(Recorded data)

◇ ◇ ◇ ◇ ◇ ◇ ◇

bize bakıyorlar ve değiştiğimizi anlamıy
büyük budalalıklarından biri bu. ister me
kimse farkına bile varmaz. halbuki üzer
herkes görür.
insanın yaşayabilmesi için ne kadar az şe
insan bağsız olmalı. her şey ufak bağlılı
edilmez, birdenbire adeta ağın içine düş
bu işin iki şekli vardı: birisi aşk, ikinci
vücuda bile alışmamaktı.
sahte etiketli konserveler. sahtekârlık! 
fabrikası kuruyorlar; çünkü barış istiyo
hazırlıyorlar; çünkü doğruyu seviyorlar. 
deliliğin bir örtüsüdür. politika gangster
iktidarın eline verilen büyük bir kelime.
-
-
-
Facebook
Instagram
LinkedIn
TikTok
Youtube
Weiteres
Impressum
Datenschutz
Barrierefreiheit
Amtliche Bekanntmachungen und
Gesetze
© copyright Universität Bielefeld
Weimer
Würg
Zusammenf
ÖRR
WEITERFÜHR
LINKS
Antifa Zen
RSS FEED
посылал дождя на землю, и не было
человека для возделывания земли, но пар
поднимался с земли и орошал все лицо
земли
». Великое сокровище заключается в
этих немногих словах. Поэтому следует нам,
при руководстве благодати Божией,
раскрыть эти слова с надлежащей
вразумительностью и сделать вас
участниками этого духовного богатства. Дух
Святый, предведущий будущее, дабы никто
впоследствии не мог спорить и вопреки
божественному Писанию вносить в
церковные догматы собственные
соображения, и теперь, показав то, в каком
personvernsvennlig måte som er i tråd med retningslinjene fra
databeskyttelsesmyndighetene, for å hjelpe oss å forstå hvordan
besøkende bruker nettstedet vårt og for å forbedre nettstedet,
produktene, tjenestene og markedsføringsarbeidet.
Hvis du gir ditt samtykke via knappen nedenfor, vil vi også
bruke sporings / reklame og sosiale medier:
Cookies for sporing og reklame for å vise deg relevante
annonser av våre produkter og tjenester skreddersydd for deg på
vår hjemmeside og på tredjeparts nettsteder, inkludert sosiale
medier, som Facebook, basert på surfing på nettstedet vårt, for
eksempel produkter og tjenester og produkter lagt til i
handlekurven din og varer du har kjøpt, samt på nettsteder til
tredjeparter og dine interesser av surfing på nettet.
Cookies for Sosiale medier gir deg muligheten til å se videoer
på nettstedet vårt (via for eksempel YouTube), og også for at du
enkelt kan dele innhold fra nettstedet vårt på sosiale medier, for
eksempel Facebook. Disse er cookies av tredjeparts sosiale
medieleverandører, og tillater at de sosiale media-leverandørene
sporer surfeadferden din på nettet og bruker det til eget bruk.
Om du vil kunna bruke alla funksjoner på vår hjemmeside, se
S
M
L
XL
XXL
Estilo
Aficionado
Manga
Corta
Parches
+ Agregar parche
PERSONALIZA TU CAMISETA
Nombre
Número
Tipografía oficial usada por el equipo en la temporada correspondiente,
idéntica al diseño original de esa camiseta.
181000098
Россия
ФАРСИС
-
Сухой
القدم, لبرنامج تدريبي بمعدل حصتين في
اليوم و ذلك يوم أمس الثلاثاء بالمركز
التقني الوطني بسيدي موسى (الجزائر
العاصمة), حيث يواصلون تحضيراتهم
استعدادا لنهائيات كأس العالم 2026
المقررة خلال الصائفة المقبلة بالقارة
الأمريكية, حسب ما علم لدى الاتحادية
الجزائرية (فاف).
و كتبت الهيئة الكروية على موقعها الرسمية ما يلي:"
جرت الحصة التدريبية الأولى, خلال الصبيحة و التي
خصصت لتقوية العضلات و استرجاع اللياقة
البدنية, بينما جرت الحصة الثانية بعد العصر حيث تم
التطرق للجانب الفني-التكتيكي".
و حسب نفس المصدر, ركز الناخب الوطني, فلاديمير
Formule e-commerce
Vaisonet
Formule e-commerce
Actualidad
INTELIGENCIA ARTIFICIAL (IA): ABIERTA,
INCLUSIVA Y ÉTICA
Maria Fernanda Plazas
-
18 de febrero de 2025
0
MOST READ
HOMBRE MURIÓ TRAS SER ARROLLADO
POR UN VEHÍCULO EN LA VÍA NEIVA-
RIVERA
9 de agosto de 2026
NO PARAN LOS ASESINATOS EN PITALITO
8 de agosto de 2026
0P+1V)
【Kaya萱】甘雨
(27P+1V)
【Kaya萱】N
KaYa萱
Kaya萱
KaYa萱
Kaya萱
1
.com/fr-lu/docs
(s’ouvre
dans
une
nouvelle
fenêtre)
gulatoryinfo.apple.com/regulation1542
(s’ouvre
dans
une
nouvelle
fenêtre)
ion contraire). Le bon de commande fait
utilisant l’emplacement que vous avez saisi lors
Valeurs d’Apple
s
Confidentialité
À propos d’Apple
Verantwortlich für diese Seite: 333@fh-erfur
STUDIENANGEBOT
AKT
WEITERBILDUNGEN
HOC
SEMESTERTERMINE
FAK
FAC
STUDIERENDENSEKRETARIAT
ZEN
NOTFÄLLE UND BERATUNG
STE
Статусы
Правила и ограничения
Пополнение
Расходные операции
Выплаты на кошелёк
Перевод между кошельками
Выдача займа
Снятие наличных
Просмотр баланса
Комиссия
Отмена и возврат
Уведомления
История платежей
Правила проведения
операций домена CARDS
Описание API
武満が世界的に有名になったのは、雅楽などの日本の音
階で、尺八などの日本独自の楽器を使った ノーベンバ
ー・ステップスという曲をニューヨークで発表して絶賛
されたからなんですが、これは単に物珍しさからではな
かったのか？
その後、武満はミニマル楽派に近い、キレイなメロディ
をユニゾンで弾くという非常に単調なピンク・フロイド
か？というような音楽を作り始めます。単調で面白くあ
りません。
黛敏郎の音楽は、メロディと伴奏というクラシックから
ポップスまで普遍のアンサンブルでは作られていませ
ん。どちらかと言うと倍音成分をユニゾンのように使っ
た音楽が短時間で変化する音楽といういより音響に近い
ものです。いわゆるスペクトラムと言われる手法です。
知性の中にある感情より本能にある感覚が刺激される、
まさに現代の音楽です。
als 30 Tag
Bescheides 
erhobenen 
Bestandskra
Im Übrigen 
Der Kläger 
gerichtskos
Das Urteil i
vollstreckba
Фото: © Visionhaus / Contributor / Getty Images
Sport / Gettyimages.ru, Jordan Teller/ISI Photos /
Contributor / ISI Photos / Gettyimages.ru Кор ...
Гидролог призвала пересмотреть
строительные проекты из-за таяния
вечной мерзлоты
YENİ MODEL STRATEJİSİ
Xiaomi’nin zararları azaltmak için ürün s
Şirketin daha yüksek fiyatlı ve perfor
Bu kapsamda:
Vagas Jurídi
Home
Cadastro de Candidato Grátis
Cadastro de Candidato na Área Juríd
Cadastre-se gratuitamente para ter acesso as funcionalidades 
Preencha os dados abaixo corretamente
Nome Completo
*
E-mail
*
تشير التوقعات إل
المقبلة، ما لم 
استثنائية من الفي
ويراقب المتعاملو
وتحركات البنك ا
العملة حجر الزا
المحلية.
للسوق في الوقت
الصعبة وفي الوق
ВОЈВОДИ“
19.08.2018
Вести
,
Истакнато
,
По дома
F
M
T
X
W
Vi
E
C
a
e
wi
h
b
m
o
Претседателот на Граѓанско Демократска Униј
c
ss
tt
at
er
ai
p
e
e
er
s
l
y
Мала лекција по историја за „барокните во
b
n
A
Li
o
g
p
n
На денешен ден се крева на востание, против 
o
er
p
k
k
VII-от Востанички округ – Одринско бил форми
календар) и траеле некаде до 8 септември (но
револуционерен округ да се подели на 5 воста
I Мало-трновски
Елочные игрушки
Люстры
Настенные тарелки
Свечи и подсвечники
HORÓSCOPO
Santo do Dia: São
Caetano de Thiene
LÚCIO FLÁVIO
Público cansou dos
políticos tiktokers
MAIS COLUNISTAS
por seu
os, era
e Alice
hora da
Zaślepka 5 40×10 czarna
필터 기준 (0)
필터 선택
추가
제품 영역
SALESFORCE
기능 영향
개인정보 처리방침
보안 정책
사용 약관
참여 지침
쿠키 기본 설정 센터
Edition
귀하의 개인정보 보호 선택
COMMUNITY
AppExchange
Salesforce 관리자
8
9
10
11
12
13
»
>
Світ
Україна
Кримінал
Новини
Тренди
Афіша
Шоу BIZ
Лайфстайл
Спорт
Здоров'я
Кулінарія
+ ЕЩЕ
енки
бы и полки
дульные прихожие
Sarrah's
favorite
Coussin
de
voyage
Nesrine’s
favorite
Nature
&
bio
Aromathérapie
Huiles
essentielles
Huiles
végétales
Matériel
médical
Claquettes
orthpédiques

◇ ◇ ◇ ◇ ◇ ◇ ◇

Give back exactly the lines above starting at the line where "herkes görür." appears and ending at the line where "Cookies for Sosiale" appears, both included, with no other lines.

> _Solution for this problem_:
herkes görür.
insanın yaşayabilmesi için ne kadar az şe
insan bağsız olmalı. her şey ufak bağlılı
edilmez, birdenbire adeta ağın içine düş
bu işin iki şekli vardı: birisi aşk, ikinci
vücuda bile alışmamaktı.
sahte etiketli konserveler. sahtekârlık! 
fabrikası kuruyorlar; çünkü barış istiyo
hazırlıyorlar; çünkü doğruyu seviyorlar. 
deliliğin bir örtüsüdür. politika gangster
iktidarın eline verilen büyük bir kelime.
-
-
-
Facebook
Instagram
LinkedIn
TikTok
Youtube
Weiteres
Impressum
Datenschutz
Barrierefreiheit
Amtliche Bekanntmachungen und
Gesetze
© copyright Universität Bielefeld
Weimer
Würg
Zusammenf
ÖRR
WEITERFÜHR
LINKS
Antifa Zen
RSS FEED
посылал дождя на землю, и не было
человека для возделывания земли, но пар
поднимался с земли и орошал все лицо
земли
». Великое сокровище заключается в
этих немногих словах. Поэтому следует нам,
при руководстве благодати Божией,
раскрыть эти слова с надлежащей
вразумительностью и сделать вас
участниками этого духовного богатства. Дух
Святый, предведущий будущее, дабы никто
впоследствии не мог спорить и вопреки
божественному Писанию вносить в
церковные догматы собственные
соображения, и теперь, показав то, в каком
personvernsvennlig måte som er i tråd med retningslinjene fra
databeskyttelsesmyndighetene, for å hjelpe oss å forstå hvordan
besøkende bruker nettstedet vårt og for å forbedre nettstedet,
produktene, tjenestene og markedsføringsarbeidet.
Hvis du gir ditt samtykke via knappen nedenfor, vil vi også
bruke sporings / reklame og sosiale medier:
Cookies for sporing og reklame for å vise deg relevante
annonser av våre produkter og tjenester skreddersydd for deg på
vår hjemmeside og på tredjeparts nettsteder, inkludert sosiale
medier, som Facebook, basert på surfing på nettstedet vårt, for
eksempel produkter og tjenester og produkter lagt til i
handlekurven din og varer du har kjøpt, samt på nettsteder til
tredjeparter og dine interesser av surfing på nettet.
Cookies for Sosiale medier gir deg muligheten til å se videoer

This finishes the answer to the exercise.